The cost associated with a cyberattack is increasing to the point where just a single event can cost an SMB between $84,000 and $148,000. Globally, this figure represents a cost increase of over 27% since last year. In 2017 alone, 72% of hacked businesses spent more than $5,000 to investigate cyberattacks, in addition to restoration or replacing damaged software and hardware. Creating an incident response plan and practicing it during normal business operations ensures that your SMB knows what to do if you become a victim.
Put your Incident Response Plan to the Test
Unfortunately, planning to prevent a cyber-attack can be an impossible pursuit. But that isn’t the purpose of an incident response plan. Instead, your incident response plan should demonstrate how your SMB will respond to a breach or attack, and ultimately how it will contain the security threat. These plans should include the necessary steps for how your organization will respond and ensure business continuity. Having the plan ready will allow your SMB to stay nimble and act quickly to remedy breach situations, giving you an advantage in reducing risks and potential damages that may ensue.

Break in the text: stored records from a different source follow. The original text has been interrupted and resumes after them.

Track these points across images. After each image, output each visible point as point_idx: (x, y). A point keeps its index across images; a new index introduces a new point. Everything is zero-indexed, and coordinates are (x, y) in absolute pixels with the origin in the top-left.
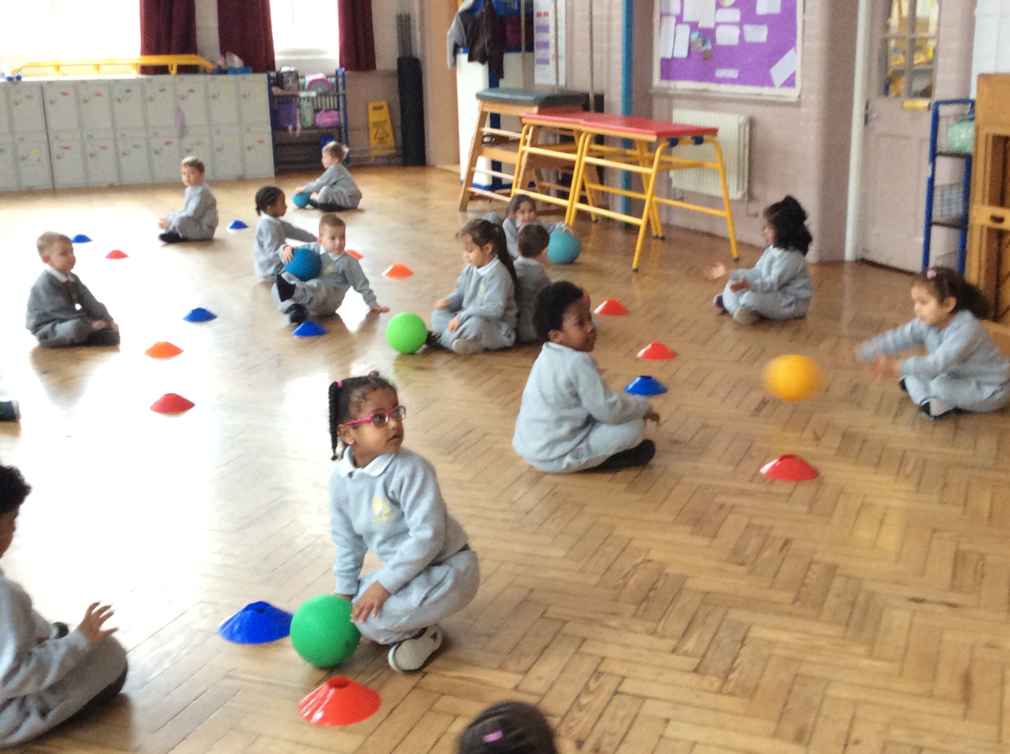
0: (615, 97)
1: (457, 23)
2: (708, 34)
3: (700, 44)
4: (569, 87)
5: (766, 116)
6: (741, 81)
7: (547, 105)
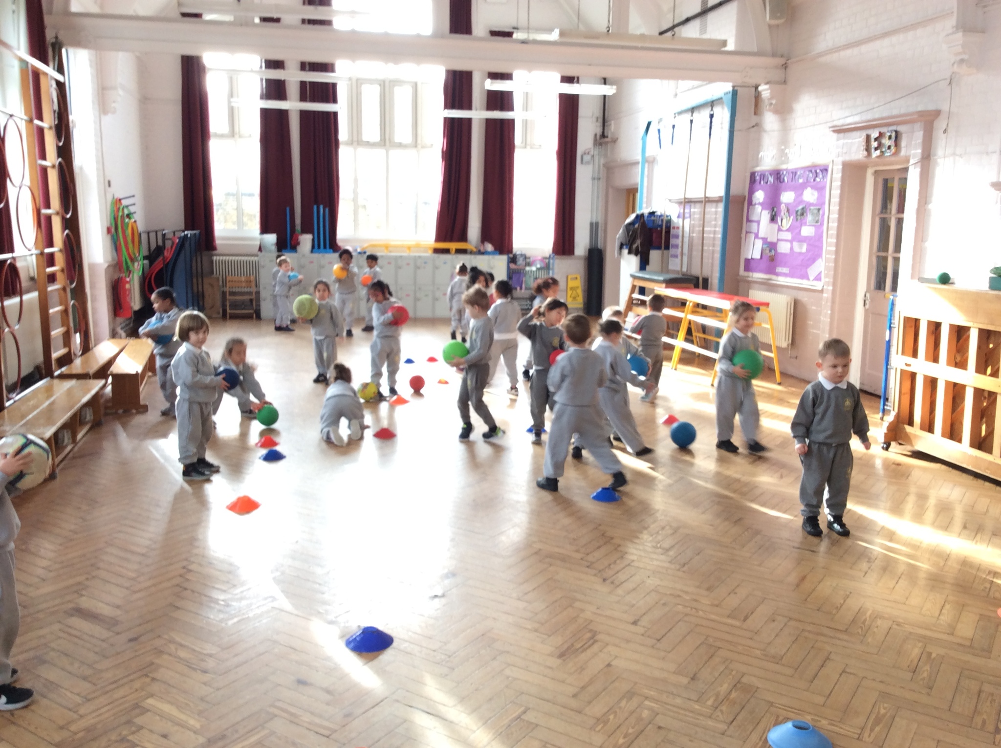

According to Verizon’s 2018 Data Breach Investigations Report, small businesses account for 58% of malware attack victims. So it’s not enough to simply implement an incident response plan; you have to nurture, test, and update it. This process of nurturing is typically done via a series of simulated attacks on your system to test its rigor in the face of the threat of hackers. From these important tests, your organization can learn lessons that will have real, lasting value. Through testing, you’ll be able to identify opportunities to expedite remediation efforts and keep your organization focused on the highest value tasks to return to normal business operations. And by repeating this review, over time your plan will become refined, gain adoption, and become familiar with everyone required to participate.
Outsourcing your SMB’s Cybersecurity Efforts
Even SMBs with outstanding technical talent have difficulty filling their security jobs in-house. Due to the high demand, cybersecurity professionals command high salaries and they can be difficult to retain once hired. By hiring an external team to help document, test, and refine your IR Plan, will allow your organization to tap into their expertise, bringing added experience to your in-house team. The outsourcing trend will continue to grow, as the talent shortage increases. According to the General Services Administration, 70% of surveyed companies are planning to outsource more, with 35% of them planning to do so significantly.
SMB leaders are becoming increasingly comfortable in seeking external cybersecurity partners and experts to help get ahead of network compromises by developing strong processes, procedures, and documentation. This type of valuable insight, feedback, and planning is important in helping your organization identify potential flaws in your incident response plan. Businesses will have to rise above the haze of cyberattacks that can leave a stain on customer experience, if they’ve provided sensitive data that has the potential of becoming compromised. SMB’s must practice due diligence in protecting their client data, which ultimately brings value to your organization and it’s services.